Purpose/implementation Section

Please link to the GitHub issue that this pull request addresses.

446

What is the goal of this pull request?

This PR explores the overlap for each method's doublet calls for each dataset, and also assesses performance of a "consensus caller."

Briefly describe the general approach you took to achieve this goal.

I wrote a single notebook to process all datasets with three main analysis sections, in addition to a conclusions section at the end:

  1. Upset plot comparing doublet calls
  2. PCA colored by consensus calls
  3. Confusion matrix and associated metric calculations

I also updated the overall module run script to render this notebook as the next step.

There are a few other changes here:

If known, do you anticipate filing additional pull requests to complete this analysis module?

Yep.

Results

What is the name of your results bucket on S3?

researcher-654654257431-us-east-2

What types of results does your code produce (e.g., table, figure)?

There are no additional result files, only the rendered notebook which contains all results from this analysis. I directly committed this notebook to the directory where I saved it in the module. Is this ok, or should I export it to results?

What is your summary of the results?

Doublet calls are not much in agreement, so consensus calls are small sets. The consensus calls do not appear to be the most accurate, either.
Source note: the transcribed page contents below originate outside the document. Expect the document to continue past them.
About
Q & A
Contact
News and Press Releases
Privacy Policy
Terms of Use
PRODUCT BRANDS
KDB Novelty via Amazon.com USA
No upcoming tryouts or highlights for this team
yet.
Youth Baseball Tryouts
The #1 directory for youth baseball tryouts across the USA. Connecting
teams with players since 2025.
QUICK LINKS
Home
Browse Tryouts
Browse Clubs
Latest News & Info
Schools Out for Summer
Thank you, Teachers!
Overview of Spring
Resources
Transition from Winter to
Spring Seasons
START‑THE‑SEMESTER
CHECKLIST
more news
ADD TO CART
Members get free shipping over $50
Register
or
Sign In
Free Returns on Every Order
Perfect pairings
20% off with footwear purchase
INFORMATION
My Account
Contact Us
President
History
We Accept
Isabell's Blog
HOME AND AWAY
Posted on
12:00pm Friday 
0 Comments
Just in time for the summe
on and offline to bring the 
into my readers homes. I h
Provide directions for reviewers

What are the software and computational requirements needed to be able to run the code in this PR?

renv environment needed to render this notebook

Are there particularly areas you'd like reviewers to have a close look at?
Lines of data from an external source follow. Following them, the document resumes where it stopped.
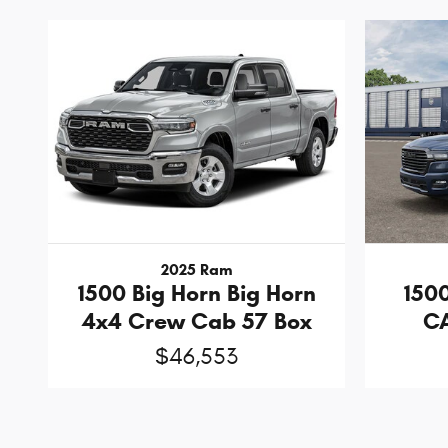
2025 Ram
1500 Big Horn Big Horn
150
4x4 Crew Cab 57 Box
CA
$46,553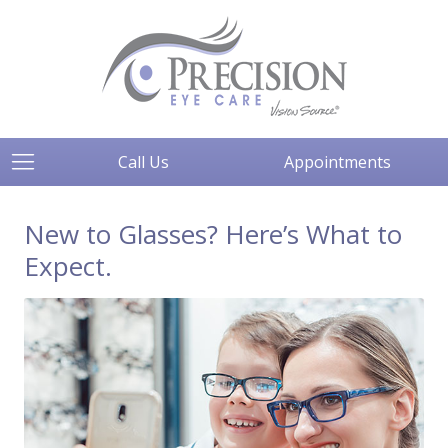
Call Us
Appointments
New to Glasses? Here’s What to
Expect.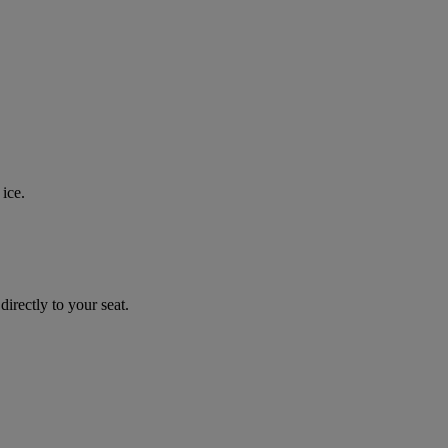
ice.
irectly to your seat.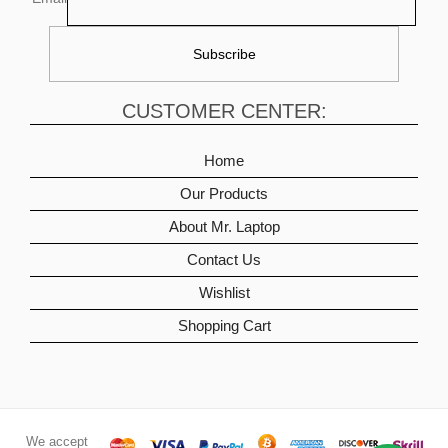
CUSTOMER CENTER:
Home
Our Products
About Mr. Laptop
Contact Us
Wishlist
Shopping Cart
We accept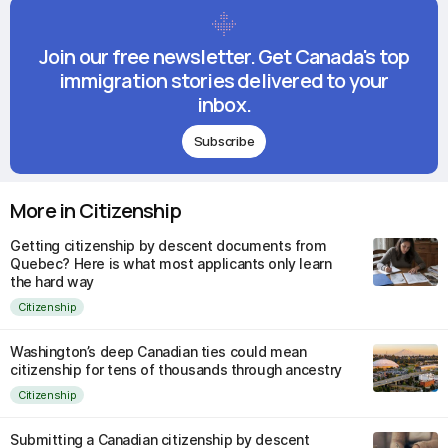
Join our free newsletter. Get Canada's top
immigration stories delivered to your
inbox.
Subscribe
More in Citizenship
Getting citizenship by descent documents from
Quebec? Here is what most applicants only learn
the hard way
Citizenship
Washington’s deep Canadian ties could mean
citizenship for tens of thousands through ancestry
Citizenship
Submitting a Canadian citizenship by descent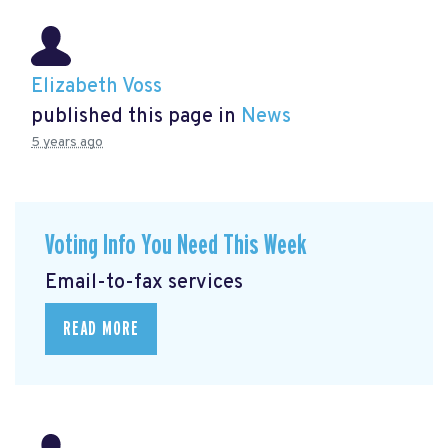
Elizabeth Voss
published this page in
News
5 years ago
Voting Info You Need This Week
Email-to-fax services
READ MORE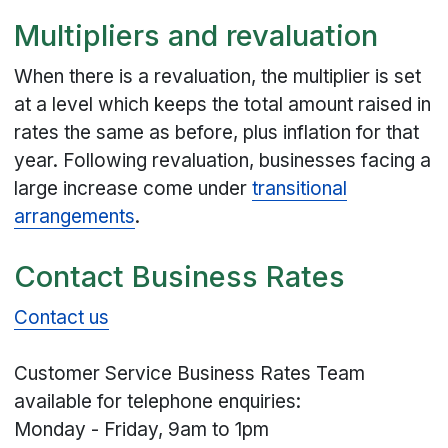
Multipliers and revaluation
When there is a revaluation, the multiplier is set
at a level which keeps the total amount raised in
rates the same as before, plus inflation for that
year. Following revaluation, businesses facing a
large increase come under
transitional
arrangements
.
Contact Business Rates
Contact us
Customer Service Business Rates Team
available for telephone enquiries:
Monday - Friday, 9am to 1pm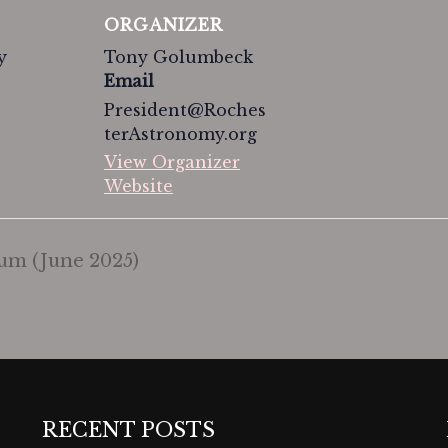
ORGANIZER
y
Tony Golumbeck
Email
President@Roches
terAstronomy.org
View Organizer
Website
m (June 2025)
RECENT POSTS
I suppose I could add more analysis or interpretation to the notebook, but as there really isn't "much of a there there" to these results, as it were, I wasn't sure what else might be useful and informative to include. Do you have any ideas?

Is there anything that you want to discuss further?

-

Author checklists

Check all those that apply. Note that you may find it easier to check off these items after the pull request is actually filed.

Analysis module and review

Reproducibility checklist

sjspielman commented 1 week ago

We're back! I updated code throughout notebook in response to reviews, including using a 0.5 threshold for cxds and adding more PCAs. While looking at the PCAs, it actually looked to me like it was cxds that was capturing a lot of the consensus false negative droplets, and those points were missed by scDblFinder and scrublet. Therefore, for this first round returning back to you, I didn't do a re-analysis with just those two methods. Do you still think it's worth doing?

Edit: notebook for review convenience! 03_compare-benchmark-results.nb.html.zip

sjspielman commented 3 days ago

The next iteration has finally landed! I've incorporated the conceptual items brought up in review, and did some notebook rearrangement accordingly. Note that I do think this could be more modular since there is some repeated code between different types of consensus analyses (all 3 methods vs only 2 methods), but given where we anticipate this module headed overall, I wasn't sure that was really worth the effort.

Here's a rendered notebook: 03_compare-benchmark-results.nb.html.zip

sjspielman commented 3 days ago

One thought I had is that this module is an optional analysis module that can be used to run doublet detection using three different methods, but that's it. So contributors can have it if that's something they feel is necessary for their analysis, but we don't go beyond that.

This seems pretty reasonable to me actually, for the end-goal of the module to be a utility for folks to run these three methods on an SCE, which would include associated results and metadata.